For me, at least, a number of problems emerge from this. What is it to be critical? What is practically entailed in practising a sociology that engages in dialogues with various publics? On what basis do we choose the publics to engage with? What is the justification for adopting and focusing on values associated with inequality and justice? (2) Don’t financiers, bankers, the police,  torturers and hedge fund managers constitute publics and operate in their own universe of values? If we claim we should side with the victims, given a sociologist’s systemic sensibilities, are we not all victims one way or another? And in a world of unavoidable and irreducible uncertainty in which we have abandoned utopian visions and meta-narratives, political and scientific,  isn’t pragmatic adaptation and problem solving doomed to be absorbed and neutralised, even exploited, by the status quo to enhance its legitimacy and wealth and further secure its domination? As Zygmunt Bauman, John Holloway and Slavoj Žižek all say, in no particular order, there are no guarantees this will all end happily. Perhaps the best we can do is live in the limbo of a hopeful resignation. Perhaps it is, after all, quite rational to tend our own gardens, retreat behind the barricades of relativism and incestuous methodological flagellation? Or make alliances with the centres of unassailable power to minimise our own victim-hood?  I think there are positive, life enhancing and, yes, emancipatory answers to these questions.
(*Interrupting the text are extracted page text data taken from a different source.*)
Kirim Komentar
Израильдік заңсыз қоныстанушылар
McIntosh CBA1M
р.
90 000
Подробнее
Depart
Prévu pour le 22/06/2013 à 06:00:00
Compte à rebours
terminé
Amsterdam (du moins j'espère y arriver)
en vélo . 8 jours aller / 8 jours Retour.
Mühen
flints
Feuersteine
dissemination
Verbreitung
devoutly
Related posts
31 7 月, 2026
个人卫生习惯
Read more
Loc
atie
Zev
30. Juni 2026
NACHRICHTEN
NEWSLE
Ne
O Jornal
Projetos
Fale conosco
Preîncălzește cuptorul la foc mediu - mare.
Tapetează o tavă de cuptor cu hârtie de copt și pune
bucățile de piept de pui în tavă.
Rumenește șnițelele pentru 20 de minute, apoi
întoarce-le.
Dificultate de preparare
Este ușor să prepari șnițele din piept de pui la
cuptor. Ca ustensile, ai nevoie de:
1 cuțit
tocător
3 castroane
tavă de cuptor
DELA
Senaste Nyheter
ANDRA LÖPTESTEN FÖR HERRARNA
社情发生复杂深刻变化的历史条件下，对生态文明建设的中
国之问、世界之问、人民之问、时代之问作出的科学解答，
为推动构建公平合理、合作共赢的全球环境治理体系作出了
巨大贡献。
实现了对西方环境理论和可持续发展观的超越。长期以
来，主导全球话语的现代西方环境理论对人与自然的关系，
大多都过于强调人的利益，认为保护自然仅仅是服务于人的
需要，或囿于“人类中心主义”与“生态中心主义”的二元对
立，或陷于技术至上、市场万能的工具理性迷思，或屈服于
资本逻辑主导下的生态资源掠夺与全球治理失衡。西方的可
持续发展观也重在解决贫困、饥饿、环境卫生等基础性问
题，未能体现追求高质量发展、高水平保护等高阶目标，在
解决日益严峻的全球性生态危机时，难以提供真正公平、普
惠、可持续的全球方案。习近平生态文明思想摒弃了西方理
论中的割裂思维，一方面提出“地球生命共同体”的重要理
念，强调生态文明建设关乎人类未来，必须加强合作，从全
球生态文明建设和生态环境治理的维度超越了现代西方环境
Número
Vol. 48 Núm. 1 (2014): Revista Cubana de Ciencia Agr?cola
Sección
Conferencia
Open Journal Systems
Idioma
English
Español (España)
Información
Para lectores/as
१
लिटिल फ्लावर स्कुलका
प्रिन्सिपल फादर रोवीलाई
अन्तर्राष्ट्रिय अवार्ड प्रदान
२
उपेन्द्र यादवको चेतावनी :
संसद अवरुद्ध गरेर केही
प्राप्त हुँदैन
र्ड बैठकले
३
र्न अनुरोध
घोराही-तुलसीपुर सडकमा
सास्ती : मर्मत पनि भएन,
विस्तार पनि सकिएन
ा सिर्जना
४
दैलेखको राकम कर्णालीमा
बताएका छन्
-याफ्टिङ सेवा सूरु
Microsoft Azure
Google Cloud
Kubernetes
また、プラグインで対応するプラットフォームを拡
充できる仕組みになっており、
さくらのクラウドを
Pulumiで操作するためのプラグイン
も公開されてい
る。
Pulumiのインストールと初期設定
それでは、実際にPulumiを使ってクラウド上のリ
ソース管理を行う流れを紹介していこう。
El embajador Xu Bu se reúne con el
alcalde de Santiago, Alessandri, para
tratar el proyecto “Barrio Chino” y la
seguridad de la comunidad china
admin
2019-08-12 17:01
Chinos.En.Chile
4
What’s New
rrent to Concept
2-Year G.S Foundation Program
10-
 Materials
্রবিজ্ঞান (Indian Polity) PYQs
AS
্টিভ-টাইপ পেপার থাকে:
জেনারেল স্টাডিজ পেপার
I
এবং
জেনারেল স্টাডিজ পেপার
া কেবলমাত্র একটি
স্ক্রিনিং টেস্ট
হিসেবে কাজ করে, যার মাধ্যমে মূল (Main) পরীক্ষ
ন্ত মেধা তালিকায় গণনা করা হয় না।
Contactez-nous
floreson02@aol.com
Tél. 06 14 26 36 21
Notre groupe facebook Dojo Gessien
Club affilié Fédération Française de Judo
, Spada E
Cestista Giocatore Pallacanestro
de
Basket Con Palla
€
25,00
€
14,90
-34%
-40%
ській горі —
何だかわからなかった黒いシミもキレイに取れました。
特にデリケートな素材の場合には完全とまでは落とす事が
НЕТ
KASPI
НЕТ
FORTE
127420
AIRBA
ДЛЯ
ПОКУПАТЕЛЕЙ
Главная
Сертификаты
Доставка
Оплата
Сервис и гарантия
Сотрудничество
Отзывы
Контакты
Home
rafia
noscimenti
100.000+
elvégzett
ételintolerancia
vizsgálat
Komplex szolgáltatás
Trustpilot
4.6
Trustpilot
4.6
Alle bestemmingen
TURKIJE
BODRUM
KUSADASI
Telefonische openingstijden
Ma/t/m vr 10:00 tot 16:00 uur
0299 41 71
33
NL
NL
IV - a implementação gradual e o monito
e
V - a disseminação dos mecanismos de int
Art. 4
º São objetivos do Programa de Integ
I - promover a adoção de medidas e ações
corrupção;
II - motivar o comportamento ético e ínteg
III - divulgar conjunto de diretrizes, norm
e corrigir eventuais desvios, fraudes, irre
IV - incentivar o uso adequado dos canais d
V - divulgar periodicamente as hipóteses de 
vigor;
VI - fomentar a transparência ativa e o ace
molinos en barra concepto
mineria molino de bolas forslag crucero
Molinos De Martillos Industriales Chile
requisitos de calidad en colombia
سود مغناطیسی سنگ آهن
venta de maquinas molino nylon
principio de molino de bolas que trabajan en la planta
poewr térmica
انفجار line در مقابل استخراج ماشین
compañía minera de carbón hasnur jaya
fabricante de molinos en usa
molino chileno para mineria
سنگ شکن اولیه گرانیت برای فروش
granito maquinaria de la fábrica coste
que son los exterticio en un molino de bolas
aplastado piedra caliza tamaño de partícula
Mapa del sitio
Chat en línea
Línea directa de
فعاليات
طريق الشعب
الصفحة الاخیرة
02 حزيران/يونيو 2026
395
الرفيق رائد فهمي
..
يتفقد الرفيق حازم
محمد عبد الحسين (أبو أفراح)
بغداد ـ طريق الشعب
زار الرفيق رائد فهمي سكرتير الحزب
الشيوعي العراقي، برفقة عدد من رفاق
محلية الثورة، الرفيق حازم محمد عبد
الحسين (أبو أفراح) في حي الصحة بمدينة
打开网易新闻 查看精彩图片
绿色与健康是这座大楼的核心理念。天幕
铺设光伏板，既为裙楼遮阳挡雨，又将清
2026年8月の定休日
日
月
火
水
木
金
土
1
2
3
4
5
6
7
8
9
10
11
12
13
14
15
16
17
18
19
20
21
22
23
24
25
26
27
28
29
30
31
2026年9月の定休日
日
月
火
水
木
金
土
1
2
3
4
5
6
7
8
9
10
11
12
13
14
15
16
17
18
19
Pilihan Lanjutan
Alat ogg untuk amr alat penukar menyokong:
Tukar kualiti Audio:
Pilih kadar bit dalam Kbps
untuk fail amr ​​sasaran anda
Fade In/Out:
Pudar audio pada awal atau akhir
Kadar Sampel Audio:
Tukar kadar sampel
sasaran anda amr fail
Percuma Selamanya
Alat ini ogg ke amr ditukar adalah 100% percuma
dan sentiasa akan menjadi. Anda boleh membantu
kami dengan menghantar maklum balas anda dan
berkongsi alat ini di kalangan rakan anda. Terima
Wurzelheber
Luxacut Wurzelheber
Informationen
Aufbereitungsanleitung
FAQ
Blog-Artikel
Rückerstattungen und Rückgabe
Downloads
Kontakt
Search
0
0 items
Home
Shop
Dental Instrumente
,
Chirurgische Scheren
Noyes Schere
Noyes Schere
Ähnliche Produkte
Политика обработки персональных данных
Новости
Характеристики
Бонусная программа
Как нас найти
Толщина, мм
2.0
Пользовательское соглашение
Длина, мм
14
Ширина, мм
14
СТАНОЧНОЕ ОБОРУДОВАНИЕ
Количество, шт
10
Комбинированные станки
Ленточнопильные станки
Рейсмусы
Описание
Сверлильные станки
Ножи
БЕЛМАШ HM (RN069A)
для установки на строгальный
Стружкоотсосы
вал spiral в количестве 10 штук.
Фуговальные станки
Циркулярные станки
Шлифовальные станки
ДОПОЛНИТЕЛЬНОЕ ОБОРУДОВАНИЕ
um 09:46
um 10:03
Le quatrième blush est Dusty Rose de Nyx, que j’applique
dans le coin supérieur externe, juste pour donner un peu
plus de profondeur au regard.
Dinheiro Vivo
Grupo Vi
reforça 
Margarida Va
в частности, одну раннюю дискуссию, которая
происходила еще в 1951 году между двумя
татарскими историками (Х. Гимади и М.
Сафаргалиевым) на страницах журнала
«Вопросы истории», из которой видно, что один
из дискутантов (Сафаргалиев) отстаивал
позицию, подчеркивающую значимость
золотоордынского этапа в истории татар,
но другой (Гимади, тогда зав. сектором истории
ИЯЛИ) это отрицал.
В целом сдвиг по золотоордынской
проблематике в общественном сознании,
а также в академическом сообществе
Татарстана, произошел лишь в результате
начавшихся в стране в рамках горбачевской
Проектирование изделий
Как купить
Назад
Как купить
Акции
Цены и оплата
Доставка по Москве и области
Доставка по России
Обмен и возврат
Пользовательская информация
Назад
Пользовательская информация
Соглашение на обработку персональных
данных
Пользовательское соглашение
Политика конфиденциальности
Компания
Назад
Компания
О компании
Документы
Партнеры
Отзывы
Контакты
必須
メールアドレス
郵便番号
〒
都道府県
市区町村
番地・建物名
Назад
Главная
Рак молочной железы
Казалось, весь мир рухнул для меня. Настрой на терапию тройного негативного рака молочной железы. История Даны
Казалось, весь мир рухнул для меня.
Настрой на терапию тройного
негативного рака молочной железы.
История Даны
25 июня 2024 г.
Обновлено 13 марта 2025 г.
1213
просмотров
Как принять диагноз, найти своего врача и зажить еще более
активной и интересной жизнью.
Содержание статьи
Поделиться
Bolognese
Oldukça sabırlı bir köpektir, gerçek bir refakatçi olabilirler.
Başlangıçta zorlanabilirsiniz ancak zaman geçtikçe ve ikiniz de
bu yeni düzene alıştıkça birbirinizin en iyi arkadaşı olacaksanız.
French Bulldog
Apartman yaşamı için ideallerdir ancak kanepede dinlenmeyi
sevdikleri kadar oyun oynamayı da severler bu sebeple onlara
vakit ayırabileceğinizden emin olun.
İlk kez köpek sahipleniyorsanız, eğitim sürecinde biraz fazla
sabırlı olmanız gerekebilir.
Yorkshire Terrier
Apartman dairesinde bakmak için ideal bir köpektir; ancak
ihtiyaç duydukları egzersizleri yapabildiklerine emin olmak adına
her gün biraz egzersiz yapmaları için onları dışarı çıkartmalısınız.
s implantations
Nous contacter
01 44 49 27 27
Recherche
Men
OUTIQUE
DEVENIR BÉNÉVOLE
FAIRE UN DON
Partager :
The next post will continue with Gouldner and examine his account of why we should side with the exploited and those that are subjected to an excess of suffering, given that to suffer to some extent is part of the human condition.

Notes:
(1) In another session devoted to an exploration of the relationship between economics and sociology it was pointed out that Parsons claimed that sociology is concerned with the residual problems left over by economics.
(2) It is not clear that a sociology that is informed by a concern with inequality and justice and that exposes the complex and contingent mechanisms that work ‘behind the curtain’, as Bauman and Kundera would have it, and therefore debunk the assertions of TINA cannot and will not be used to inform the policies and strategies, both explicit and hidden, of the dominant classes to preserve something like the status quo. This would mean that a body of critical knowledge would not be enough to produce a society that embodied the preferred social values of equality and justice. The knowledge would have to be translated into countervailing political and cultural processes and activities – a call for an engaged activist sociology  perhaps using ‘action’ forms of research and engagement.